Reformating your code:

awk '
    {
        if (NR==FNR) {
            a[$1]=$0
        } else {
            b[$1]=$0
        }
        for (i in b) print a[i]
    }
' f2.txt f1.txt 

There are several issues.

  • for (i in b) can return elements of b in arbitrary order (gawk should return a repeatable ordering, but POSIX-standard awk may not)
  • you should be doing for (i in a) anyway (otherwise you are ignoring the f2.txt ordering entirely)
  • print a[i] tries to print lines from f2.txt but you want lines from f1.txt
  • you overwrite b[i] when you should append to it
  • the for loop runs for every line but should only run at the end

Applying fixes for these issues might give:

gawk '
    {
        if (NR==FNR) {
            a[$1]
        } else {
            b[$1] = b[$1] $0 RS
        }
    }
    END {
        for (i in a) print b[i]
    }
' f2.txt f1.txt

gives:

1 1
1 2

2 5
2 6

3 3
3 4

but would give completely different order with some other awk implementations.
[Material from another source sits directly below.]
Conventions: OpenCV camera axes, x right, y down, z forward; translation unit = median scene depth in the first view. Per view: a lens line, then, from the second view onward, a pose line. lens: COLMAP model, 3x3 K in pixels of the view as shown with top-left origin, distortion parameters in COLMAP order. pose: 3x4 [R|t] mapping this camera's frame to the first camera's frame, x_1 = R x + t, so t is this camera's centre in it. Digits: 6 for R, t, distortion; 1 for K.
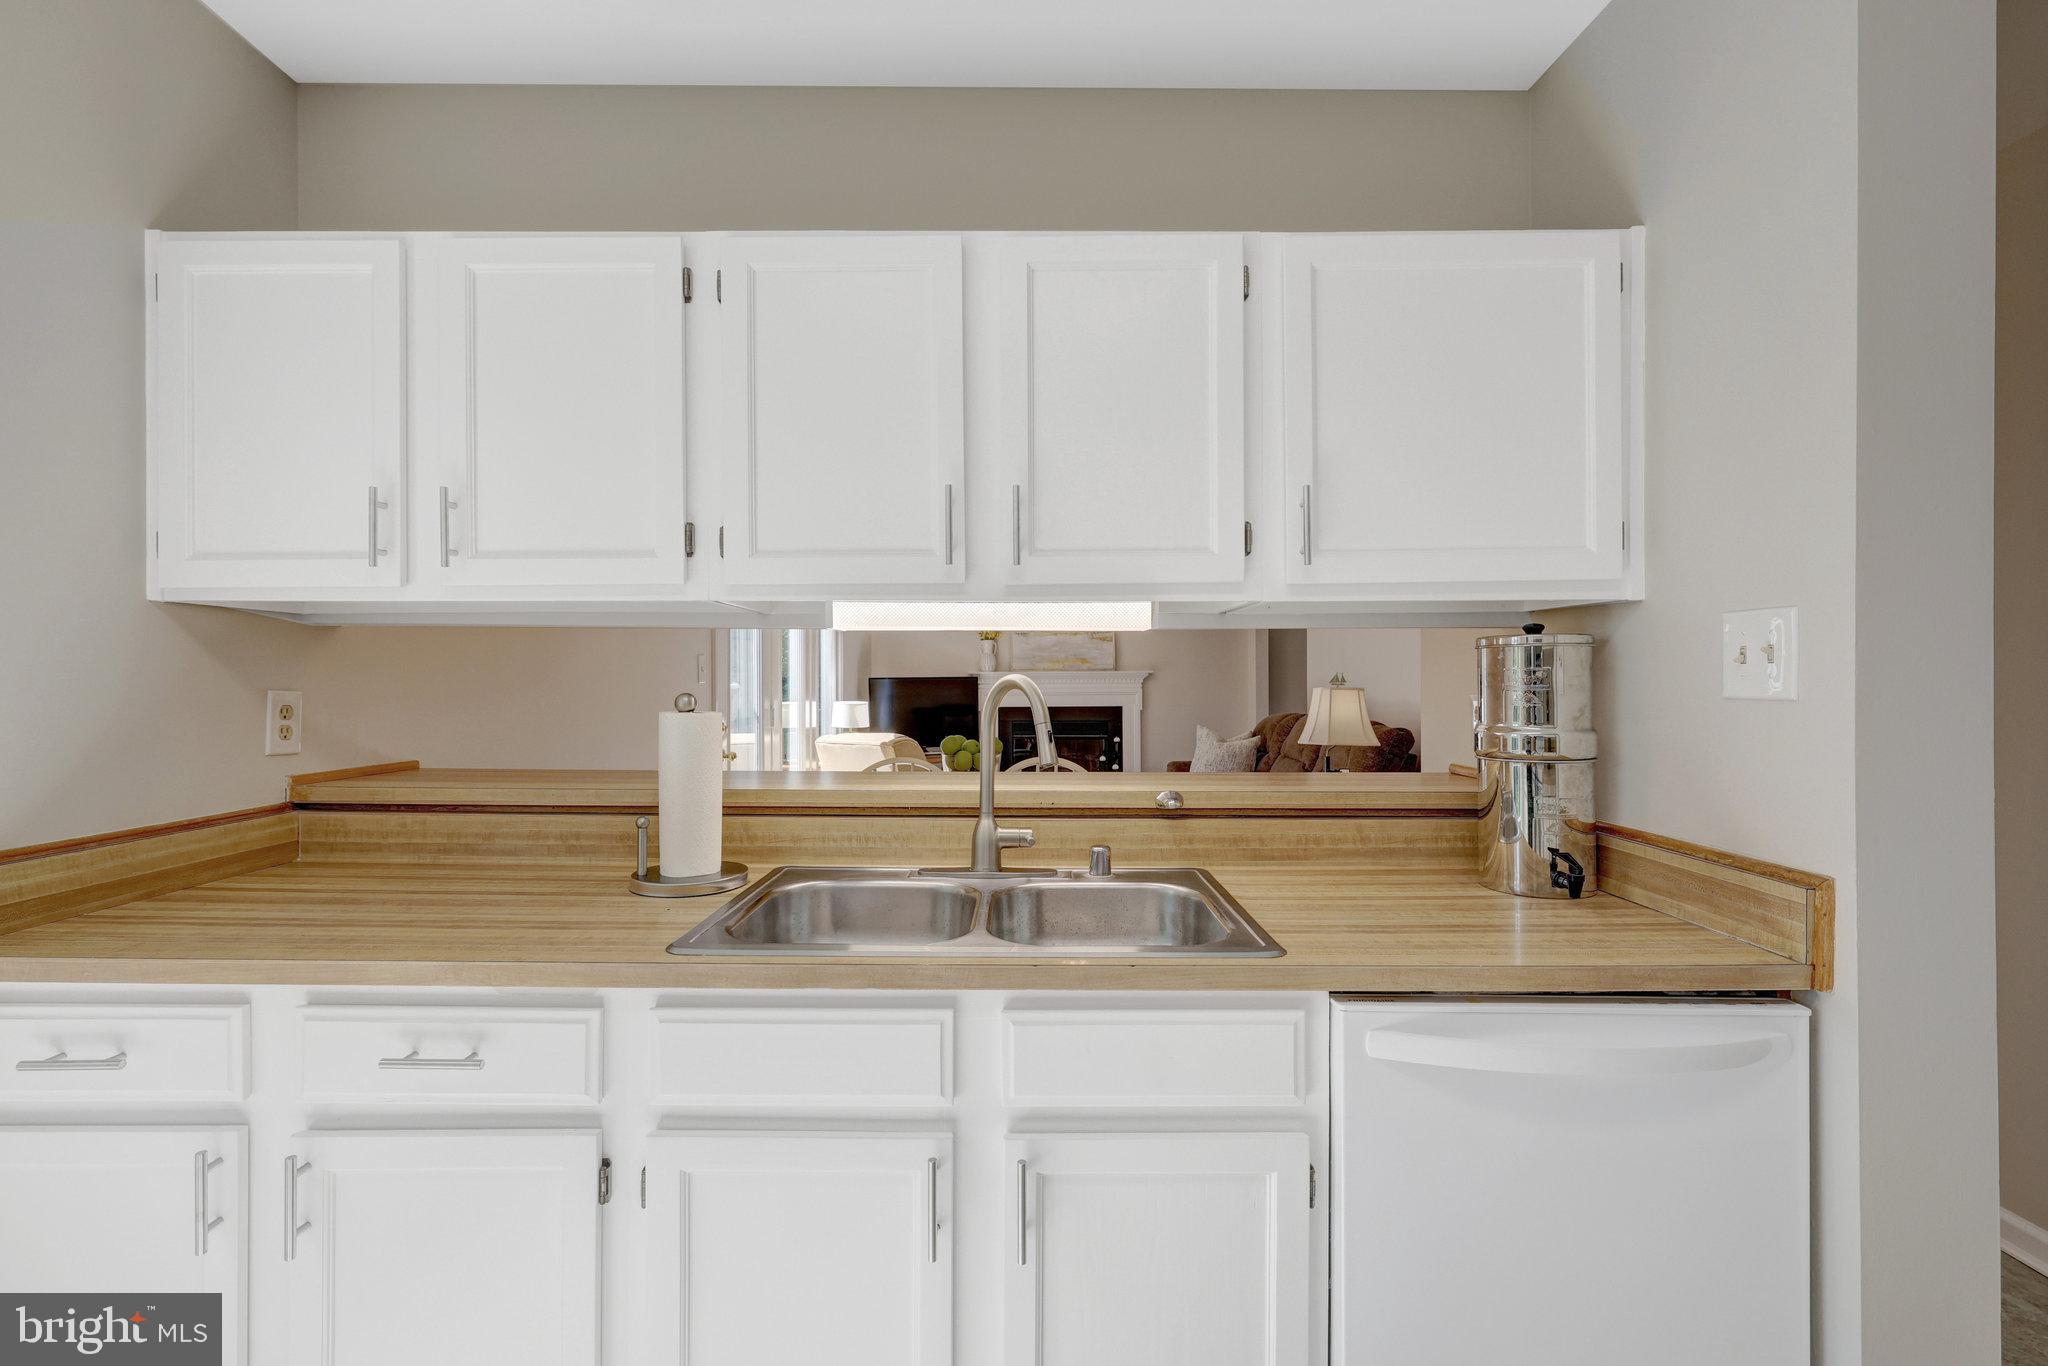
lens RADIAL K [[945.3, 0, 1022.5], [0, 945.3, 683.9], [0, 0, 1]] dist [-0.000038, 0.000000]
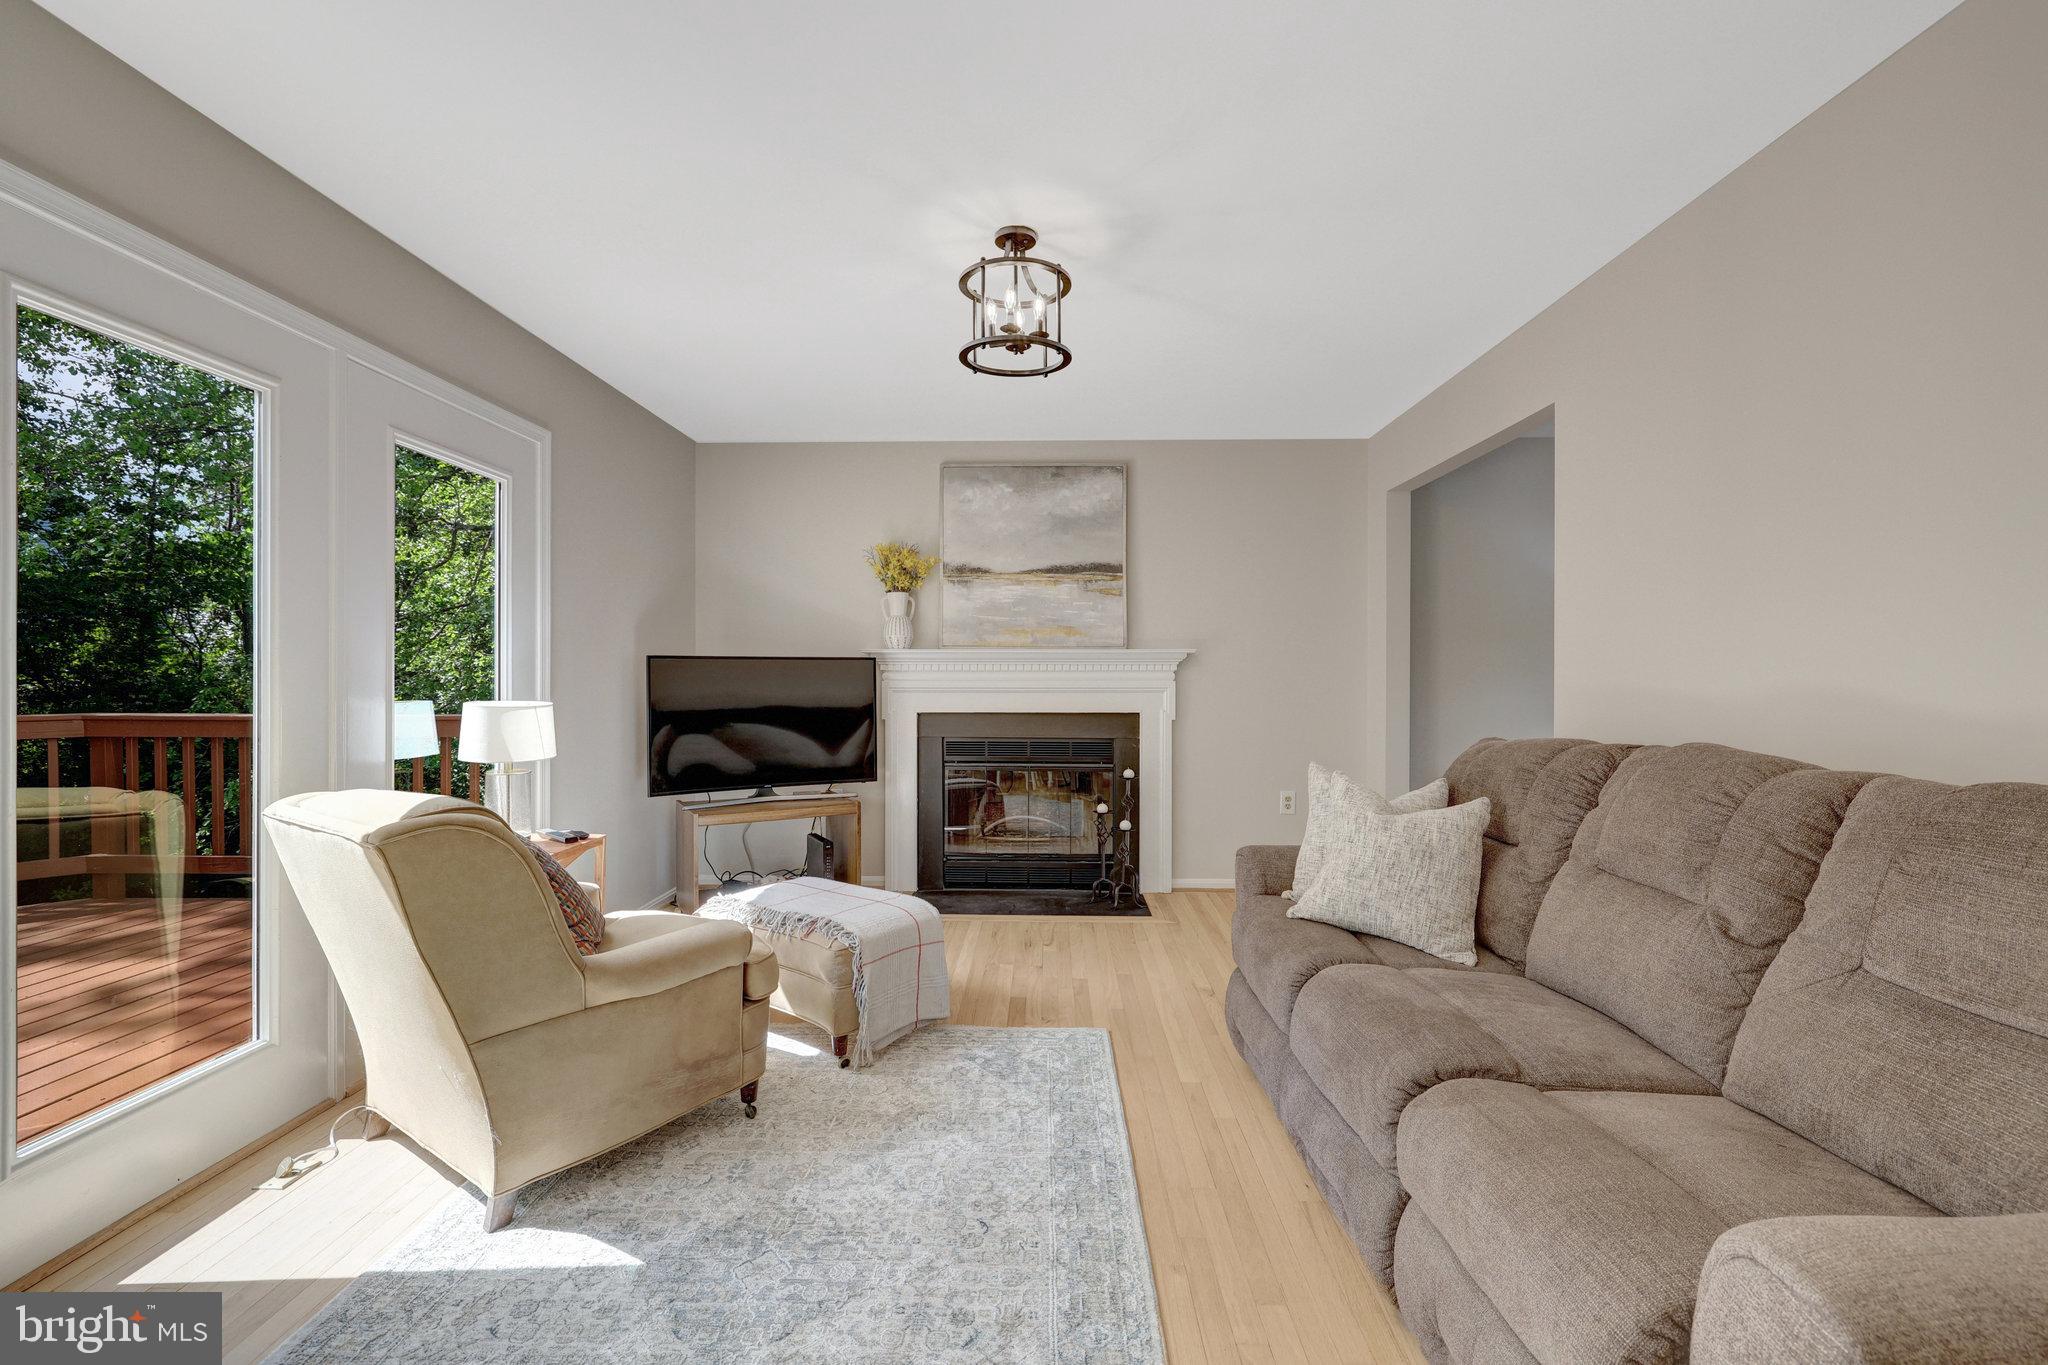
lens RADIAL K [[886.9, 0, 1029.0], [0, 886.9, 681.3], [0, 0, 1]] dist [0.000605, 0.000019]
pose [[0.999615, 0.006378, -0.027003, 0.055018], [-0.006396, 0.999979, -0.000561, 0.005961], [0.026999, 0.000733, 0.999635, 0.480575]]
My code addresses these remaining issues by:

  • altering the assignment to a so that elements can be ordered (a[++i]=$1)
  • replacing for (i in a) by a guaranteed ordering
  • redefining ORS so the blank lines don't appear

To be safer, my code should check if b[a[j]] exists before printing it:

if (a[j] in b) print b[a[j]]

If b[a[j]] does not exist (ie. f2.txt contains a value not in f1.txt), my script creates an empty element in b. Although this prints as nothing and so is not a problem here, in other scripts adding an extra element like this can introduce subtle bugs.